The impacts of the great Mississippi/Atchafalaya River flood on the oceanography of the Atchafalaya Shelf

Alexander S. Kolker, Chunyan Li, Nan D. Walker, Chet Piller, Alexander D. Ameen, Georgia Boxer, Cyndhia Ramatchandirane, Mohammad Ullah, Kelly A. Williams

Rivers are the primary means by which water, sediment, and dissolved material are transported from the continents to the ocean. Despite previous advances, much remains to be learned about the dynamics of large shelf-discharging rivers, and their functional differences with deep water-discharging rivers, particularly with respect to the distribution of sediments in the coastal zone. The great Mississippi/Atchafalaya River flood of 2011 provided an excellent opportunity to examine the impacts of a large shelf-discharging river on the coastal ocean, and the role that event pulses from such rivers play in the delivery of sediment to the inner continental shelf. Vessel-based surveys were conducted on the inner-continental shelf within the Atchafalaya and Mississippi River plume regions, providing in situ measurements of salinity, temperature, dissolved oxygen, turbidity, particle size, and current velocity profiles. MODIS satellite images and Be^7 measurements were used to assist in data interpretation.
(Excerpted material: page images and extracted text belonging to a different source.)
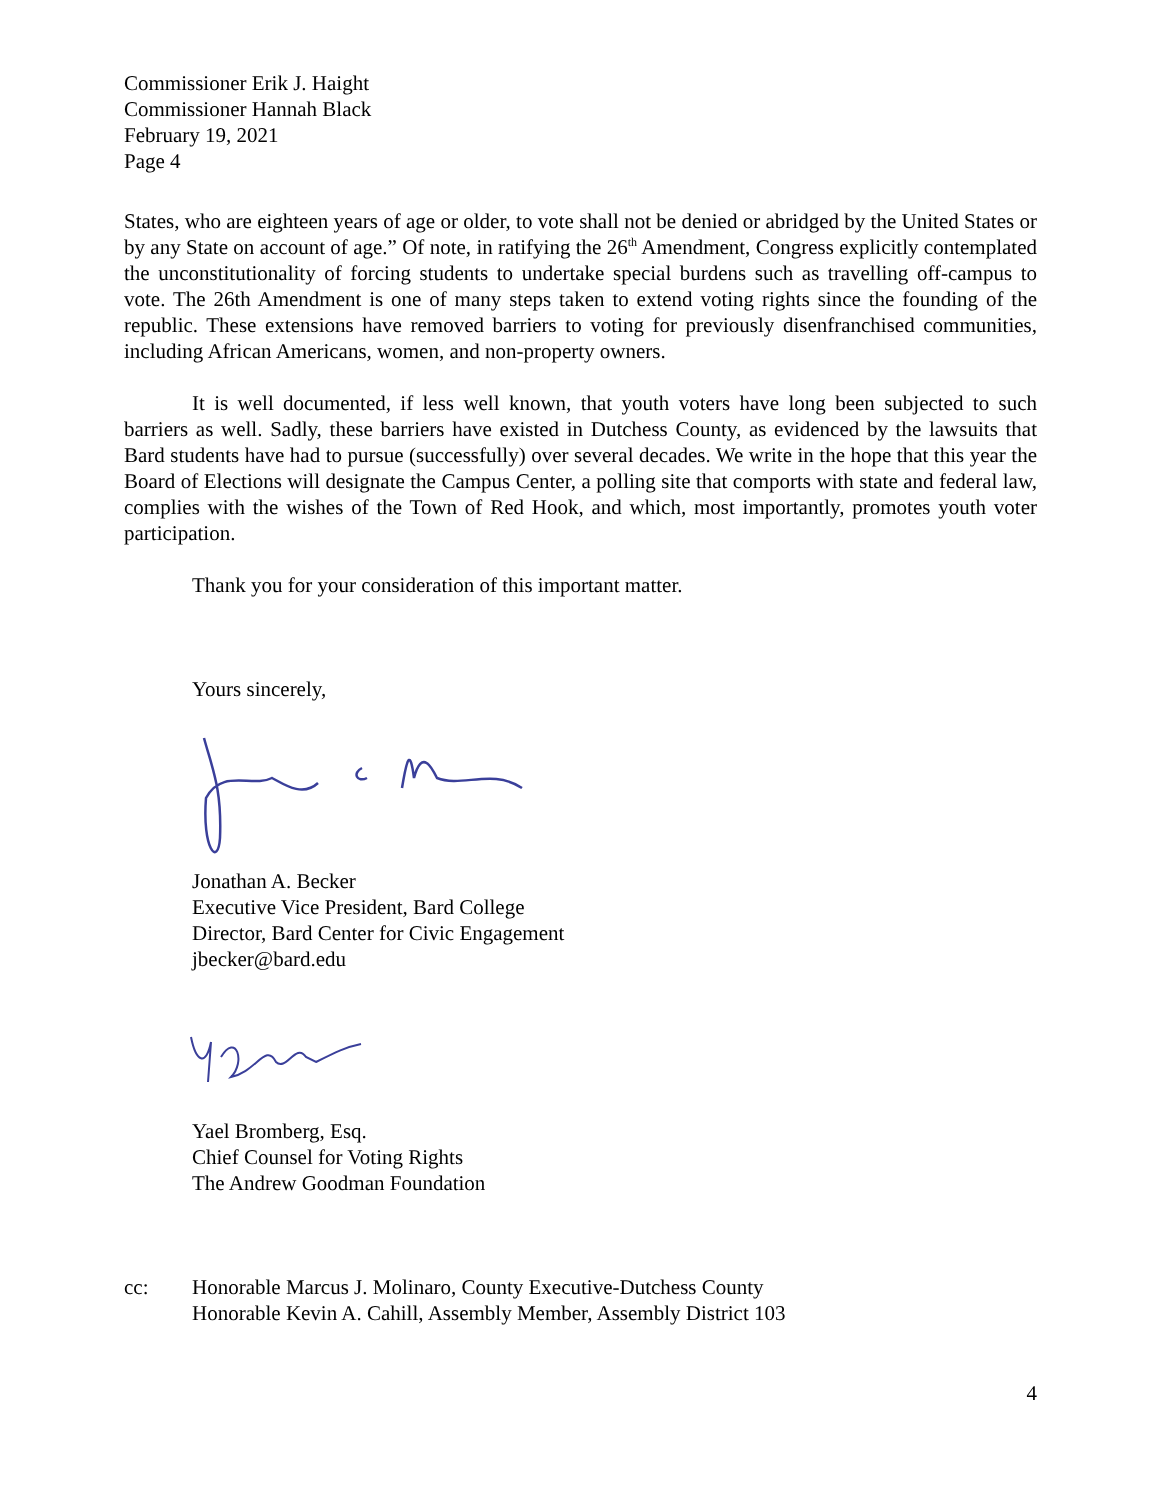Commissioner Erik J. Haight
Commissioner Hannah Black
February 19, 2021
Page 4
States, who are eighteen years of age or older, to vote shall not be denied or abridged by the United States or by any State on account of age.” Of note, in ratifying the 26<sup>th</sup> Amendment, Congress explicitly contemplated the unconstitutionality of forcing students to undertake special burdens such as travelling off-campus to vote. The 26th Amendment is one of many steps taken to extend voting rights since the founding of the republic. These extensions have removed barriers to voting for previously disenfranchised communities, including African Americans, women, and non-property owners.
It is well documented, if less well known, that youth voters have long been subjected to such barriers as well. Sadly, these barriers have existed in Dutchess County, as evidenced by the lawsuits that Bard students have had to pursue (successfully) over several decades. We write in the hope that this year the Board of Elections will designate the Campus Center, a polling site that comports with state and federal law, complies with the wishes of the Town of Red Hook, and which, most importantly, promotes youth voter participation.
Thank you for your consideration of this important matter.
Yours sincerely,
Jonathan A. Becker
Executive Vice President, Bard College
Director, Bard Center for Civic Engagement
jbecker@bard.edu
Yael Bromberg, Esq.
Chief Counsel for Voting Rights
The Andrew Goodman Foundation
cc: Honorable Marcus J. Molinaro, County Executive-Dutchess County
Honorable Kevin A. Cahill, Assembly Member, Assembly District 103
4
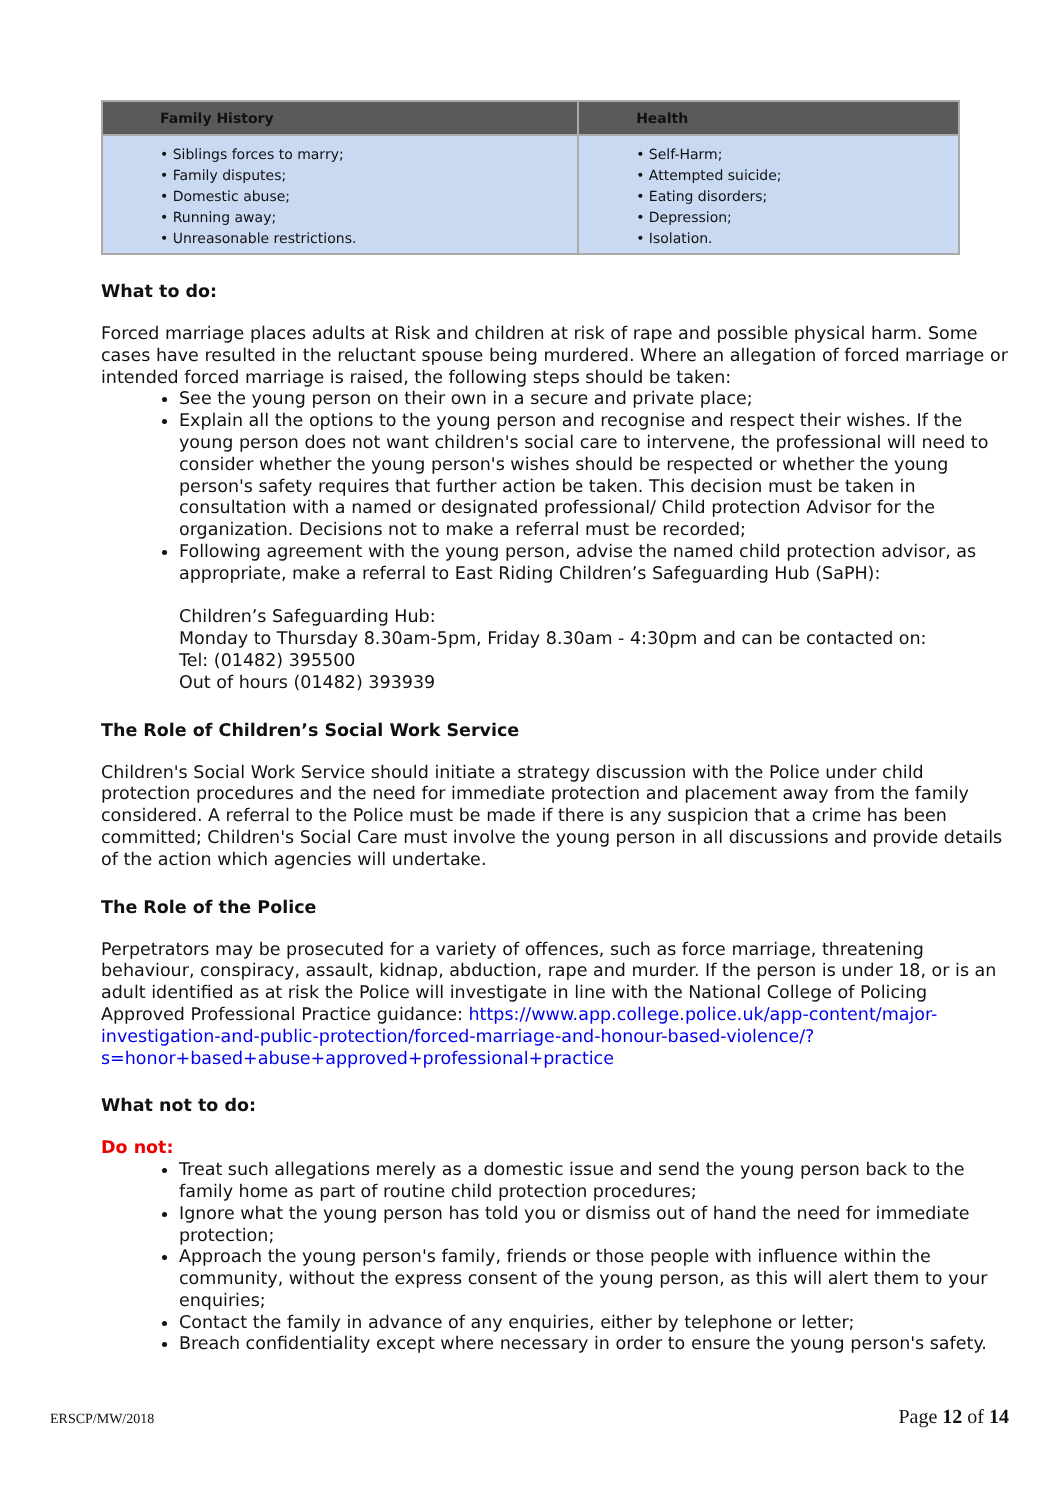| Family History | Health |
| --- | --- |
| • Siblings forces to marry; • Family disputes; • Domestic abuse; • Running away; • Unreasonable restrictions. | • Self-Harm; • Attempted suicide; • Eating disorders; • Depression; • Isolation. |
What to do:
Forced marriage places adults at Risk and children at risk of rape and possible physical harm. Some cases have resulted in the reluctant spouse being murdered. Where an allegation of forced marriage or intended forced marriage is raised, the following steps should be taken:
See the young person on their own in a secure and private place;
Explain all the options to the young person and recognise and respect their wishes. If the young person does not want children's social care to intervene, the professional will need to consider whether the young person's wishes should be respected or whether the young person's safety requires that further action be taken. This decision must be taken in consultation with a named or designated professional/ Child protection Advisor for the organization. Decisions not to make a referral must be recorded;
Following agreement with the young person, advise the named child protection advisor, as appropriate, make a referral to East Riding Children’s Safeguarding Hub (SaPH):
Children’s Safeguarding Hub:
Monday to Thursday 8.30am-5pm, Friday 8.30am - 4:30pm and can be contacted on:
Tel: (01482) 395500
Out of hours (01482) 393939
The Role of Children’s Social Work Service
Children's Social Work Service should initiate a strategy discussion with the Police under child protection procedures and the need for immediate protection and placement away from the family considered. A referral to the Police must be made if there is any suspicion that a crime has been committed; Children's Social Care must involve the young person in all discussions and provide details of the action which agencies will undertake.
The Role of the Police
Perpetrators may be prosecuted for a variety of offences, such as force marriage, threatening behaviour, conspiracy, assault, kidnap, abduction, rape and murder. If the person is under 18, or is an adult identified as at risk the Police will investigate in line with the National College of Policing Approved Professional Practice guidance: https://www.app.college.police.uk/app-content/major-investigation-and-public-protection/forced-marriage-and-honour-based-violence/?s=honor+based+abuse+approved+professional+practice
What not to do:
Do not:
Treat such allegations merely as a domestic issue and send the young person back to the family home as part of routine child protection procedures;
Ignore what the young person has told you or dismiss out of hand the need for immediate protection;
Approach the young person's family, friends or those people with influence within the community, without the express consent of the young person, as this will alert them to your enquiries;
Contact the family in advance of any enquiries, either by telephone or letter;
Breach confidentiality except where necessary in order to ensure the young person's safety.
ERSCP/MW/2018 Page 12 of 14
We demonstrate that the Atchafalaya River plume produced intense vertical gradients in temperature, salinity, oxygen, and turbidity. This occurred despite the shallow bathymetry of this system and the presence of winds, which alternated between onshore to offshore, and that might have otherwise mixed systems with less freshwater. Sedimentation rates along the inner-continental shelf were about 5-10 times greater than those measured previously during smaller "typical" floods. This large deposit is likely to be preserved, at least in the near term, because sedimentation occured beyond normal depths of wave reworking and the intense stratification induced by this flood likely reduced mixing at the time of sedimentation. A sediment budget for this system reveals that sediment fluxes to the coastal zone during 2011 were similar to those observed in previous years, suggesting that this system is supply limited, rather than transport limited. As such, we postulate that the major impact of this flood was to change the location of the depocenter of Atchafalaya River sediments, rather than increase the annual flux of sediments to the coastal zone. These findings imply that extreme flood events may not be an ideal analog for coastal restoration along this deltaic coast.